Assignment:
Write out each line of the material below as a numbered list, leaving out any blank lines.

Dataset excerpts:
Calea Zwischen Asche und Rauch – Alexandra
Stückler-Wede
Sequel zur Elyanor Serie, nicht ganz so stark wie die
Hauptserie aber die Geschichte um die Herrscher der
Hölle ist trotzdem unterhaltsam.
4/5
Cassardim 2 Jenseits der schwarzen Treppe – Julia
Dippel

Worked solution:
1. Calea Zwischen Asche und Rauch – Alexandra
2. Stückler-Wede
3. Sequel zur Elyanor Serie, nicht ganz so stark wie die
4. Hauptserie aber die Geschichte um die Herrscher der
5. Hölle ist trotzdem unterhaltsam.
6. 4/5
7. Cassardim 2 Jenseits der schwarzen Treppe – Julia
8. Dippel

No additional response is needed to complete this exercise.